** PROMPT **
In the data that follows, count each line holding the string "vector"; answer with the number only.

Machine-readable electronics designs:
-- -- --
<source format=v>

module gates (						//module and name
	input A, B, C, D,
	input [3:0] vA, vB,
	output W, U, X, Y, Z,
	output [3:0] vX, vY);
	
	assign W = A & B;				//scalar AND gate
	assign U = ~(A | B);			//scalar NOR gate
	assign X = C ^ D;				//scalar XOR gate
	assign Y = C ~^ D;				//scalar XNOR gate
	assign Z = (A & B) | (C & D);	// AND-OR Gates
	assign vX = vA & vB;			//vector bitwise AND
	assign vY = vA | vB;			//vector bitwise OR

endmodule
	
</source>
-- -- --
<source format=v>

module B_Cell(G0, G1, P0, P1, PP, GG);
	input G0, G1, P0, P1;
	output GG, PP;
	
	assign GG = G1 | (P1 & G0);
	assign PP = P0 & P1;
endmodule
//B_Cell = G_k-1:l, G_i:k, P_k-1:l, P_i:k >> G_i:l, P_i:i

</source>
-- -- --
** COMPLETED EXERCISE **
2